For the 61st Venice Biennale, Austrian artist and choreographer Florentina Holzinger has taken that unstable relationship and pushed it to an extreme. Representing Austria with Seaworld Venice, Holzinger transforms the Austrian Pavilion into an immersive, dystopian environment shaped by climate catastrophe, rising water, and the violent collision between nature, technology, and the human body.
The work continues Holzinger’s long-running interest in water as both material and symbol. Known for performances that fuse dance, theatre, opera, spectacle, nudity, endurance, and physical risk, she uses the body not as something pure or protected, but as the place where power becomes visible. In Venice, that body appears inside a landscape that feels half-submerged already.

At the centre of the project is a performance image that feels almost medieval in its bluntness: a figure trapped inside a bell, ringing out like a human alarm system. The body becomes both messenger and mechanism, a warning signal for a city that knows too well what it means to be surrounded by water. It is not subtle, and it is not meant to be.
That directness is part of Holzinger’s force. Her work has often been described through shock, but shock alone is too easy a category. What she stages is a more complicated form of exposure: bodies pushed into rituals of strength, humiliation, pain, desire, vulnerability, and spectacle. In Seaworld Venice, that logic is scaled up to the level of climate crisis. The performing body becomes a stand-in for a damaged planet, but also for our own strange appetite to watch catastrophe unfold.

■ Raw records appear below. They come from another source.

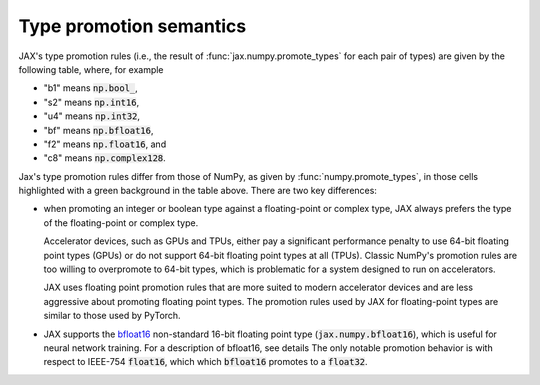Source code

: .. _type-promotion:

Type promotion semantics
========================

JAX's type promotion rules (i.e., the result of
:func:`jax.numpy.promote_types` for each pair of types) are given by the
following table, where, for example

* "b1" means :code:`np.bool_`,
* "s2" means :code:`np.int16`,
* "u4" means :code:`np.int32`,
* "bf" means :code:`np.bfloat16`,
* "f2" means :code:`np.float16`, and
* "c8" means :code:`np.complex128`.

.. raw:: html

    <style>
        #types table {
          border: 2px solid #aaa;
        }

        #types td, #types th {
          border: 1px solid #ddd;
          padding: 3px;
        }
        #types th {
          border-bottom: 1px solid #aaa;
        }
        #types tr:nth-child(even){background-color: #f2f2f2;}
        #types .d {
          background-color: #ccf2cc;
        }
        #types td:first-child{
          background-color: #f2f2f2;
          border-right: 1px solid #aaa;
          font-weight: bold;
        }
        #types tr:first-child{background-color: #f2f2f2;}
    </style>

    <table id="types">
    <tr><th></th><th>b1</th><th>s1</th><th>s2</th><th>s4</th><th>s8</th><th>u1</th><th>u2</th><th>u4</th><th>u8</th><th>bf</th><th>f2</th><th>f4</th><th>f8</th><th>c4</th><th>c8</th></tr>
    <tr><td>b1</td><td>b1</td><td>s1</td><td>s2</td><td>s4</td><td>s8</td><td>u1</td><td>u2</td><td>u4</td><td>u8</td><td class="d">bf</td><td>f2</td><td>f4</td><td>f8</td><td>c4</td><td>c8</td></tr>
    <tr><td>s1</td><td>s1</td]]><td>s1</td><td>s2</td><td>s4</td><td>s8</td><td>s2</td><td>s4</td><td>s8</td><td>f8</td><td class="d">bf</td><td>f2</td><td>f4</td><td>f8</td><td>c4</td><td>c8</td></tr>
    <tr><td>s2</td><td>s2</td><td>s2</td><td>s2</td><td>s4</td><td>s8</td><td>s2</td><td>s4</td><td>s8</td><td>f8</td><td class="d">bf</td><td class="d">f2</td><td>f4</td><td>f8</td><td>c4</td><td>c8</td></tr>
    <tr><td>s4</td><td>s4</td><td>s4</td><td>s4</td><td>s4</td><td>s8</td><td>s4</td><td>s4</td><td>s8</td><td>f8</td><td class="d">bf</td><td class="d">f2</td><td class="d">f4</td><td>f8</td><td class="d">c4</td><td>c8</td></tr>
    <tr><td>s8</td><td>s8</td><td>s8</td><td>s8</td><td>s8</td><td>s8</td><td>s8</td><td>s8</td><td>s8</td><td>f8</td><td class="d">bf</td><td class="d">f2</td><td class="d">f4</td><td>f8</td><td class="d">c4</td><td>c8</td></tr>
    <tr><td>u1</td><td>u1</td><td>s2</td><td>s2</td><td>s4</td><td>s8</td><td>u1</td><td>u2</td><td>u4</td><td>u8</td><td class="d">bf</td><td>f2</td><td>f4</td><td>f8</td><td>c4</td><td>c8</td></tr>
    <tr><td>u2</td><td>u2</td><td>s4</td><td>s4</td><td>s4</td><td>s8</td><td>u2</td><td>u2</td><td>u4</td><td>u8</td><td class="d">bf</td><td class="d">f2</td><td>f4</td><td>f8</td><td>c4</td><td>c8</td></tr>
    <tr><td>u4</td><td>u4</td><td>s8</td><td>s8</td><td>s8</td><td>s8</td><td>u4</td><td>u4</td><td>u4</td><td>u8</td><td class="d">bf</td><td class="d">f2</td><td class="d">f4</td><td>f8</td><td class="d">c4</td><td>c8</td></tr>
    <tr><td>u8</td><td>u8</td><td>f8</td><td>f8</td><td>f8</td><td>f8</td><td>u8</td><td>u8</td><td>u8</td><td>u8</td><td class="d">bf</td><td class="d">f2</td><td class="d">f4</td><td>f8</td><td class="d">c4</td><td>c8</td></tr>
    <tr class="d"><td>bf</td><td>bf</td><td>bf</td><td>bf</td><td>bf</td><td>bf</td><td>bf</td><td>bf</td><td>bf</td><td class="d">bf</td><td>bf</td><td>f4</td><td>f4</td><td>f8</td><td>c4</td><td>c8</td></tr>
    <tr><td>f2</td><td>f2</td><td>f2</td><td class="d">f2</td><td class="d">f2</td><td class="d">f2</td><td>f2</td><td class="d">f2</td><td class="d">f2</td><td class="d">f2</td><td class="d">f4</td><td>f2</td><td>f4</td><td>f8</td><td>c4</td><td>c8</td></tr>
    <tr><td>f4</td><td>f4</td><td>f4</td><td>f4</td><td class="d">f4</td><td class="d">f4</td><td>f4</td><td>f4</td><td class="d">f4</td><td class="d">f4</td><td class="d">f4</td><td>f4</td><td>f4</td><td>f8</td><td>c4</td><td>c8</td></tr>
    <tr><td>f8</td><td>f8</td><td>f8</td><td>f8</td><td>f8</td><td>f8</td><td>f8</td><td>f8</td><td>f8</td><td>f8</td><td class="d">f8</td><td>f8</td><td>f8</td><td>f8</td><td>c8</td><td>c8</td></tr>
    <tr><td>c4</td><td>c4</td><td>c4</td><td>c4</td><td class="d">c4</td><td class="d">c4</td><td>c4</td><td>c4</td><td class="d">c4</td><td class="d">c4</td><td class="d">c4</td><td>c4</td><td>c4</td><td>c8</td><td>c4</td><td>c8</td></tr>
    <tr><td>c8</td><td>c8</td><td>c8</td><td>c8</td><td>c8</td><td>c8</td><td>c8</td><td>c8</td><td>c8</td><td>c8</td><td class="d">c8</td><td>c8</td><td>c8</td><td>c8</td><td>c8</td><td>c8</td></tr>
    </table><p>

Jax's type promotion rules differ from those of NumPy, as given by
:func:`numpy.promote_types`, in those cells highlighted with a green background
in the table above. There are two key differences:

* when promoting an integer or boolean type against a floating-point or complex
  type, JAX always prefers the type of the floating-point or complex type.

  Accelerator devices, such as GPUs and TPUs, either pay a significant
  performance penalty to use 64-bit floating point types (GPUs) or do not
  support 64-bit floating point types at all (TPUs). Classic NumPy's promotion
  rules are too willing to overpromote to 64-bit types, which is problematic for
  a system designed to run on accelerators.

  JAX uses floating point promotion rules that are more suited to modern
  accelerator devices and are less aggressive about promoting floating point
  types. The promotion rules used by JAX for floating-point types are similar to
  those used by PyTorch.

* JAX supports the
  `bfloat16 <https://en.wikipedia.org/wiki/Bfloat16_floating-point_format>`_
  non-standard 16-bit floating point type
  (:code:`jax.numpy.bfloat16`), which is useful for neural network training.
  For a description of bfloat16, see details
  The only notable promotion behavior is with respect to IEEE-754
  :code:`float16`, which which :code:`bfloat16` promotes to a :code:`float32`.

The Austrian Pavilion has always been one of the Biennale’s cleaner national containers: a controlled architectural frame inside a city overflowing with history. Holzinger breaks that cleanliness open. Instead of offering a calm national presentation, she turns the pavilion into something unstable, wet, theatrical, and anxious — a place where the fantasy of cultural order begins to leak.
The timing gives the work extra weight. This year’s Biennale, titled In Minor Keys, opens to the public from May 9 to November 22, 2026, after preview days beginning May 6, and has already been marked by political tension, protests, and debates over national representation. Inside that atmosphere, Holzinger’s flooded world feels less like a metaphor than a diagnosis.

What makes Seaworld Venice compelling is that it refuses the soft language often used around ecological collapse. It does not ask viewers to care through gentle beauty. It stages alarm, discomfort, and complicity. The flood is not elsewhere. The warning is not abstract. The city is already in the water.